▸ Description of the task
Pick each line that has "places" out of the records.

▸ Information supplied
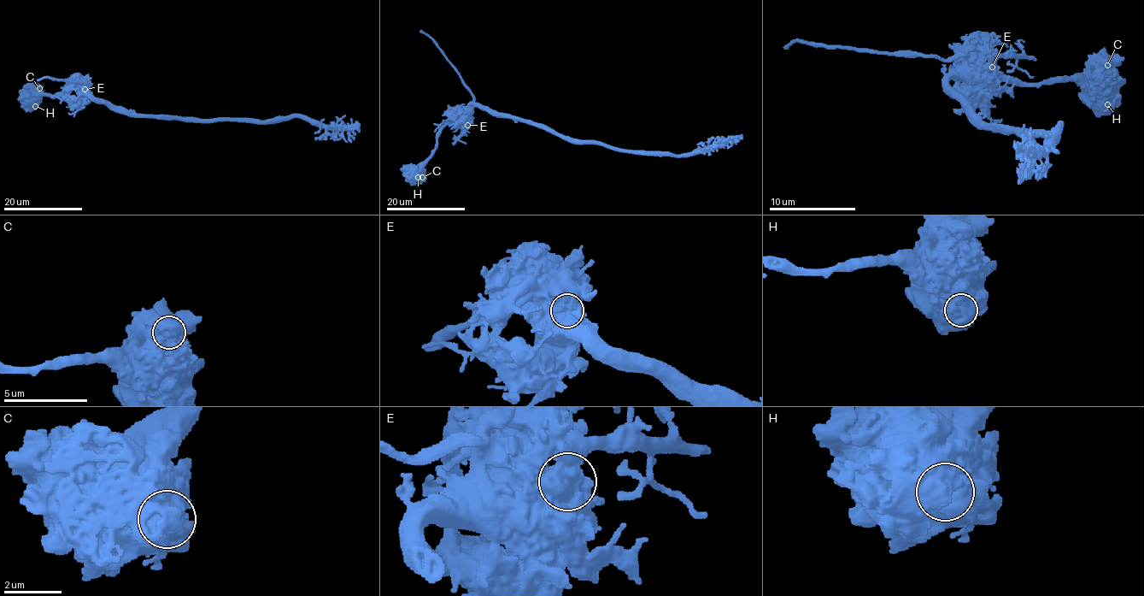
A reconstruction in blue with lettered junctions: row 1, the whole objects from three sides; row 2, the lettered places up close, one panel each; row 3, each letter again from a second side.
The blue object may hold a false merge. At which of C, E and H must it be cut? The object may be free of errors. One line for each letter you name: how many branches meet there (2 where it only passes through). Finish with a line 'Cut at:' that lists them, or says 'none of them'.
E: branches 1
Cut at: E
==
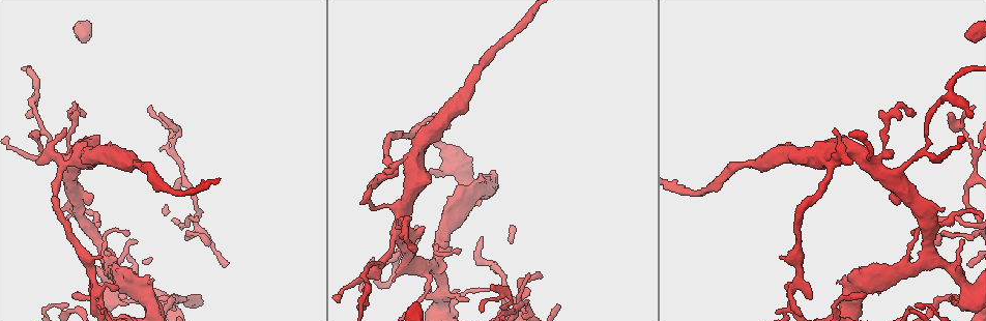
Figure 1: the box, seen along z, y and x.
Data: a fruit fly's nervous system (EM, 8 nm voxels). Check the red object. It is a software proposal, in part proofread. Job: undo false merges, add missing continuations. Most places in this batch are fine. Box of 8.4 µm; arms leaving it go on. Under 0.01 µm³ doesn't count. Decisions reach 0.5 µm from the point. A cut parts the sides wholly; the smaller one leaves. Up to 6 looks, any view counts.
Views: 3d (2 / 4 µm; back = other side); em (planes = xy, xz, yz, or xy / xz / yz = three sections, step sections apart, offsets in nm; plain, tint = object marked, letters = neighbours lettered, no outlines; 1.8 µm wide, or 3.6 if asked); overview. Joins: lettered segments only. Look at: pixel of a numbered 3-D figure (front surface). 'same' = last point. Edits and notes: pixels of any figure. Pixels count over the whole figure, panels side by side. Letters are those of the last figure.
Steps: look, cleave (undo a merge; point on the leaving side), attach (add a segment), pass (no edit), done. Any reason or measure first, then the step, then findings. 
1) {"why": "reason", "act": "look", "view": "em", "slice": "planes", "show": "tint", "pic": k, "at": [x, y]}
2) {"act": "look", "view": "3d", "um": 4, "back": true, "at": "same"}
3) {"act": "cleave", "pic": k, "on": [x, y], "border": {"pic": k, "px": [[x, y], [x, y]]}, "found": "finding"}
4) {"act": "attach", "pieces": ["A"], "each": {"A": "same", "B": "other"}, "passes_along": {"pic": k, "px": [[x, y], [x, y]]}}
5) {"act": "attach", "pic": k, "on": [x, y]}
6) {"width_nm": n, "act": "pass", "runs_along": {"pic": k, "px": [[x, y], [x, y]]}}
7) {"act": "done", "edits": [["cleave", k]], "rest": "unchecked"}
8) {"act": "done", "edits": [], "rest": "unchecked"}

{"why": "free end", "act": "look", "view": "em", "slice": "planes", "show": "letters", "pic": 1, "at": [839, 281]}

▸ Final answer
A reconstruction in blue with lettered junctions: row 1, the whole objects from three sides; row 2, the lettered places up close, one panel each; row 3, each letter again from a second side.
Data: a fruit fly's nervous system (EM, 8 nm voxels). Check the red object. It is a software proposal, in part proofread. Job: undo false merges, add missing continuations. Most places in this batch are fine. Box of 8.4 µm; arms leaving it go on. Under 0.01 µm³ doesn't count. Decisions reach 0.5 µm from the point. A cut parts the sides wholly; the smaller one leaves. Up to 6 looks, any view counts.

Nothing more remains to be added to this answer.